◆ Exercise aim
Turn the listing below into a numbered list, one line per item, with blank lines dropped. Leave the pictures out of your answer.

◆ Given entries
┌────────

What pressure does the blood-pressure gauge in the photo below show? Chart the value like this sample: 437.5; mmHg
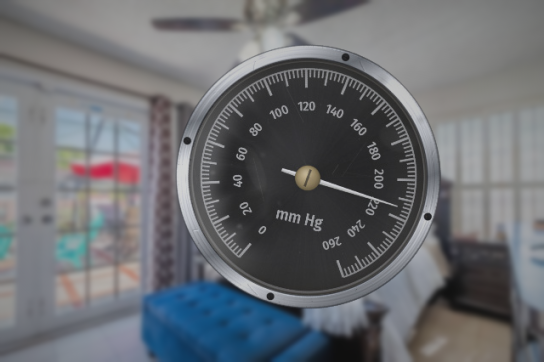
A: 214; mmHg
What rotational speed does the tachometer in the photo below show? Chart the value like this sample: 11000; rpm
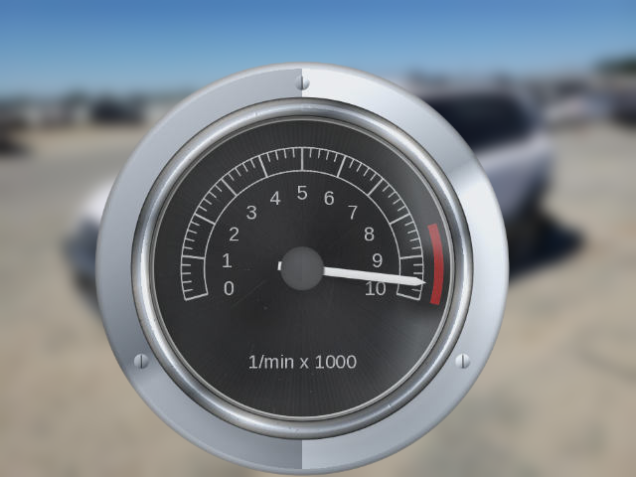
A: 9600; rpm
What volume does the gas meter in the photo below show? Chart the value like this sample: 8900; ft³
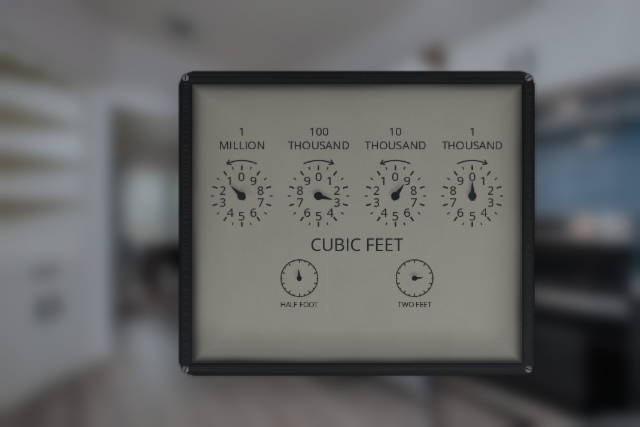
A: 129000; ft³
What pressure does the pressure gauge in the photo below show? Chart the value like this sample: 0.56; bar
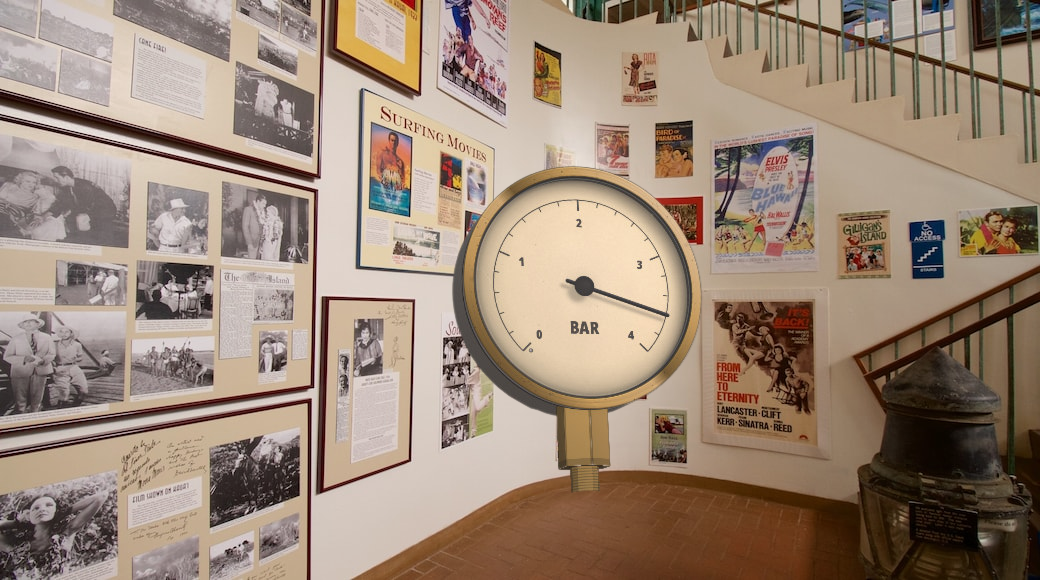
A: 3.6; bar
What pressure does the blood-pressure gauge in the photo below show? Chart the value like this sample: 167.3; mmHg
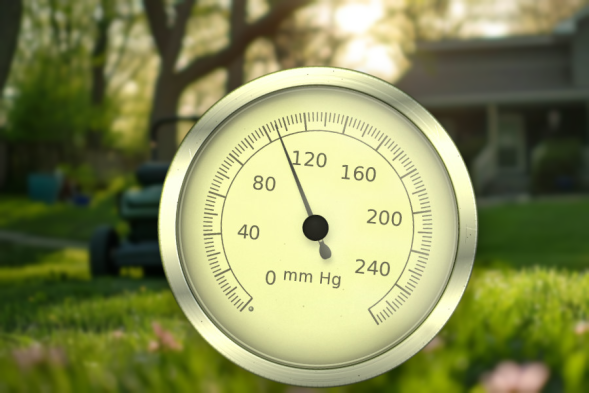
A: 106; mmHg
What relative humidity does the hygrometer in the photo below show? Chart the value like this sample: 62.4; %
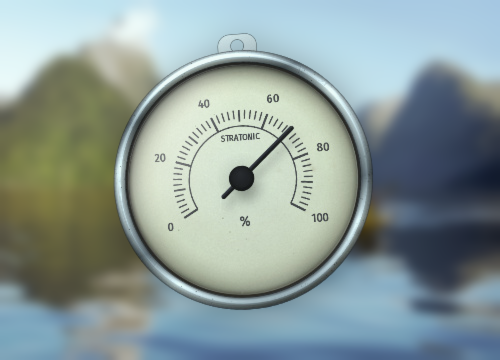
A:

└────────

◆ Result of this task
1. What pressure does the blood-pressure gauge in the photo below show? Chart the value like this sample: 437.5; mmHg
2. A: 214; mmHg
3. What rotational speed does the tachometer in the photo below show? Chart the value like this sample: 11000; rpm
4. A: 9600; rpm
5. What volume does the gas meter in the photo below show? Chart the value like this sample: 8900; ft³
6. A: 129000; ft³
7. What pressure does the pressure gauge in the photo below show? Chart the value like this sample: 0.56; bar
8. A: 3.6; bar
9. What pressure does the blood-pressure gauge in the photo below show? Chart the value like this sample: 167.3; mmHg
10. A: 106; mmHg
11. What relative humidity does the hygrometer in the photo below show? Chart the value like this sample: 62.4; %
12. A:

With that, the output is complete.